The longer they have been addicted, the harder it may be for all involved. This is because the individual’s brain actually changes dramatically during addiction; for example, in terms of executive functioning. There is often an overwhelming need for the substance that worsens over time [2].

That said, just because executive functioning is compromised, it doesn’t mean your loved one will be resistant to treatment. It may be unhelpful to buy into the myth that somebody is “too far gone”.

Instead, you can analyse where they are in the process, and use that information to be critically aware of the specific struggles involved.

9. Read Up on Reasons for Addiction 


All addictions are different, and it’s important to note that once you have discovered the reasons why one person became addicted, that’s just one person’s story. People with addictions come from varying backgrounds, and could have private reasons for their battles, unbeknownst to you. 

That said, there may be patterns you spot between your loved one, and another who is suffering. Withdrawal symptoms have very similar facets to them, which is why the individual can benefit from group therapy, when they’re ready. They’ll connect with people whose origins and backgrounds may vary, but the physical manifestations of withdrawals will feel excruciating to all. 

Part of educating yourself involves spotting patterns and learning to anticipate reactions. Certain dates, such as anniversaries, trigger people each year into drinking heavily or misusing substances. If you have a feeling that a stressful deadline at work will increase the chance of relapse, you can prepare to offer more support for your loved one at that time.

The key thing to remember is that addiction is a disease, which people learn to live with. Your loved one’s recovery journey will likely share characteristics with people who have been through similar. 

It’s advisory to balance what you know about this individual situation, with new knowledge on how addictions have upturned other people’s lives too. The more knowledge you have on the possibilities, the better equipped you will be to deal with situations as they come up.

As well, the act of you searching for reasons may humanise the person behind the addiction. The last thing you want is to withhold empathy at this vital time.

10. Deal With Your Denial, and Theirs 

Two people having a conversation

With addiction, it might not only be the person suffering who is in denial. You might not have admitted it to yourself aloud before, because you don’t want to impair your relationship with the person suffering.

Perhaps you have been ignoring your gut instinct, which is triggered every time they waste money you gave them, or socialise with friends who are also suffering from addictions. 

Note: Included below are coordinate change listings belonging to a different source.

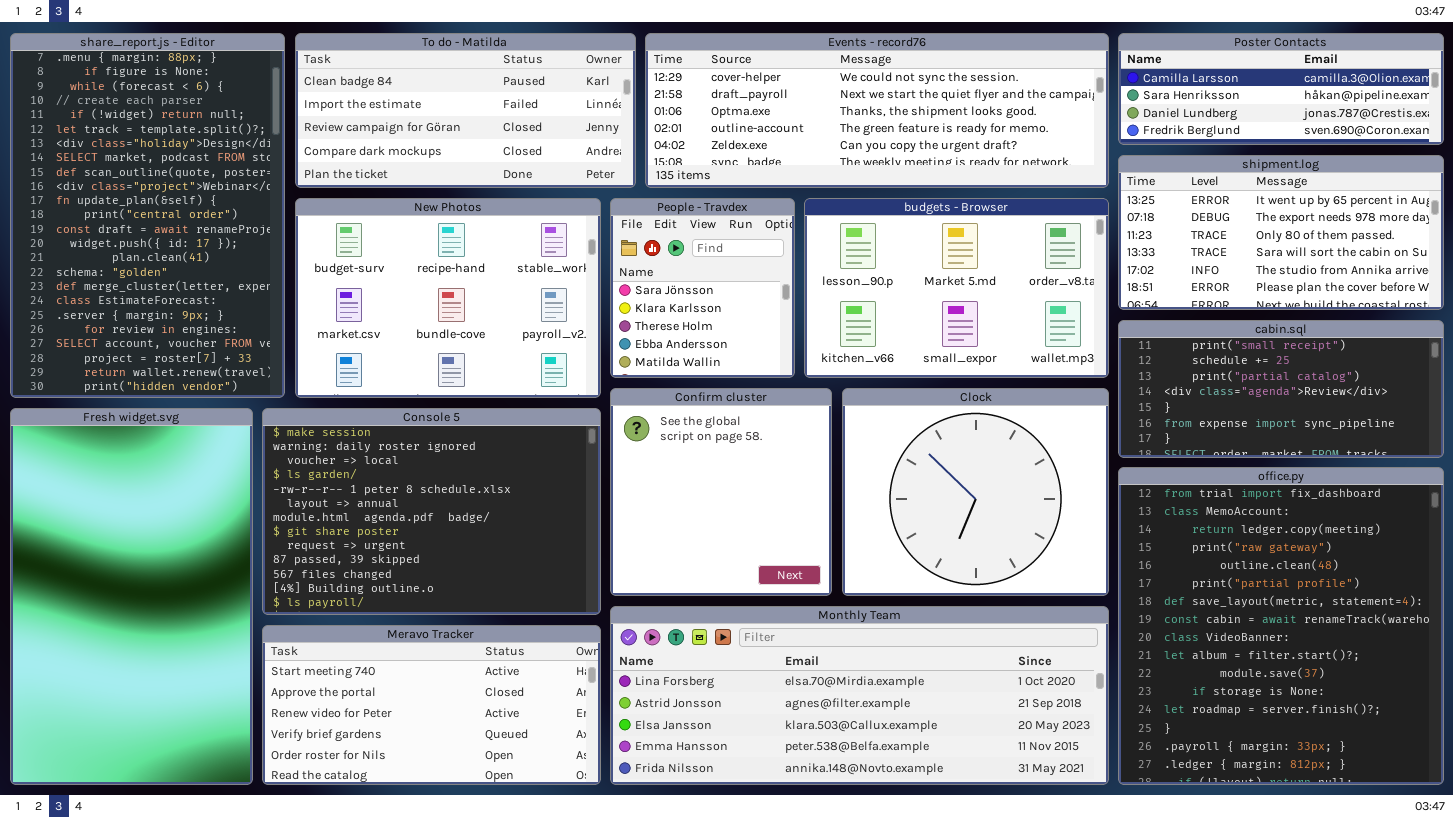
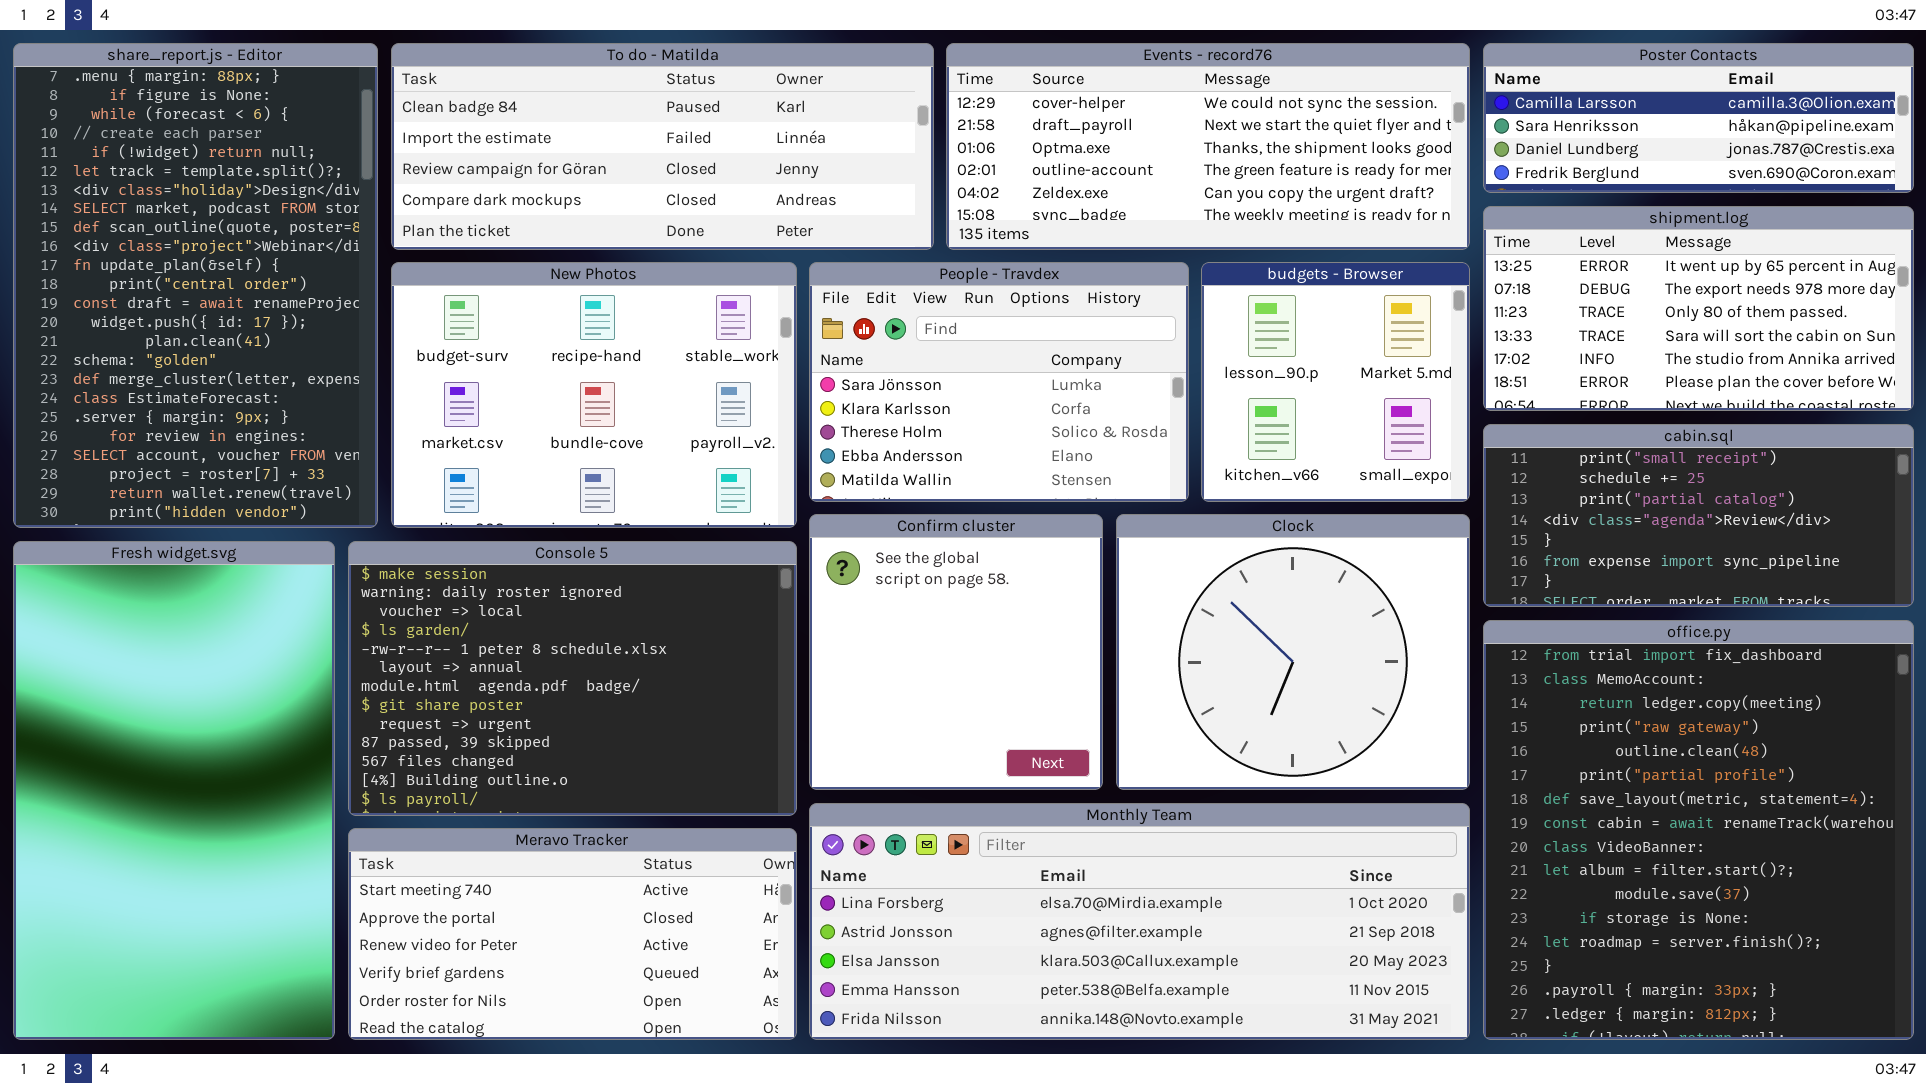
To do - Matilda: [295,33,636,188] -> [391,43,934,250], resized
Events - record76: [645,33,1109,188] -> [946,43,1470,250], resized
People - Travdex: [610,198,795,378] -> [809,262,1189,502], resized
budgets - Browser: [804,198,1109,378] -> [1201,262,1470,502], resized

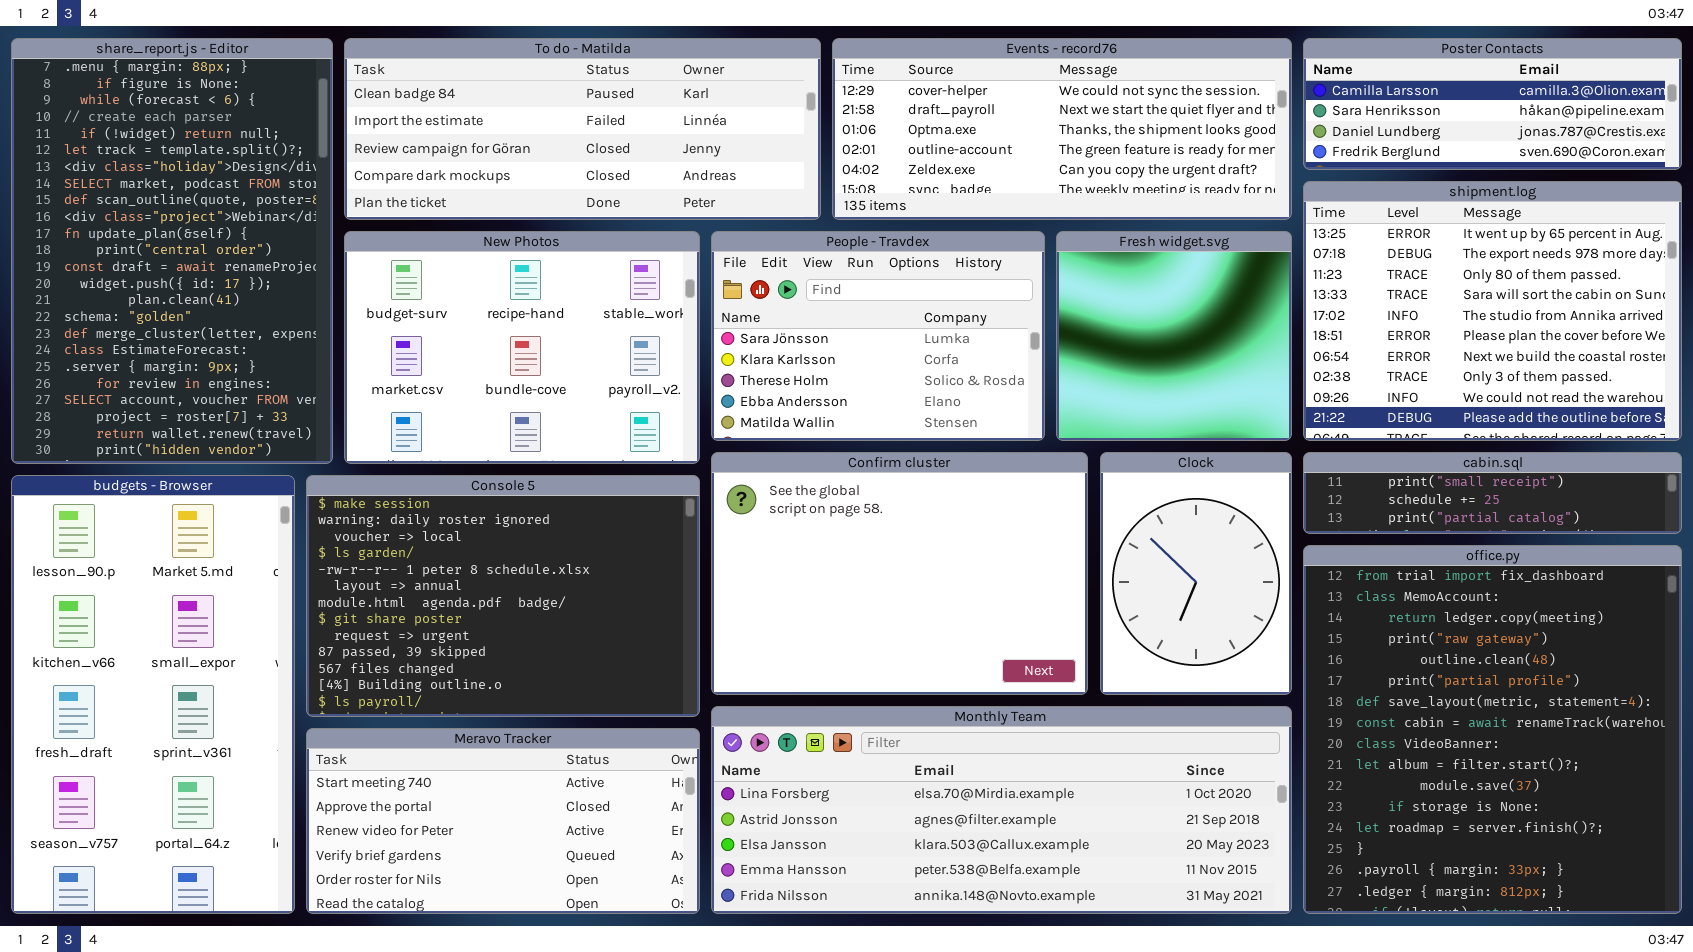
shipment.log: [1483,206,1914,411] -> [1303,181,1682,441], resized
budgets - Browser: [1201,262,1470,502] -> [11,475,295,914], moved, resized
cabin.sql: [1483,424,1914,607] -> [1303,452,1682,534], resized
Confirm cluster: [809,514,1103,790] -> [711,452,1088,695], resized
Clock: [1116,514,1470,790] -> [1100,452,1292,695], resized
Fresh widget.svg: [13,541,335,1040] -> [1056,231,1292,441], moved, resized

For you to type your question into a search bar just highlights that you have a suspicion about your loved one, which you may fear saying aloud. Of course, you will have to gather enough evidence and ask lots of questions to get a sense of the whole picture, but for you to do that, you must admit there may be a problem. 

It’s always better to have an open and honest conversation with the person involved, but that’s easier said than done. Their journey to recovery could be a lengthy process that involves you relying upon a vast reserve of patience, understanding and hope

It is quite likely that you aren’t the only person in denial. Maybe the individual you care about is in a foggy, confused state of blaming others and projecting their faults onto them.

They may change the topic of conversation to a flaw of your own, even going as far to suggest that the cause of the addiction is your neglect of them. They say things like, “If you had only answered the phone at midnight, I wouldn’t have had to go to the pub.” 

In reality, they are deep in denial, which is a psychological mechanism that satisfies their need to see themselves in a positive light. 

By pretending that you are to blame, they manipulate the laws of cause-and-effect to diminish their own responsibility. This may well irk you, especially when you can see through it. 

Be patient with them if you can. You don’t want to use the later stages, of ultimatums and tough love, until absolutely necessary. It’s too early in the process to consider setting goals that come across as harsh, unforgiving or frightening for them.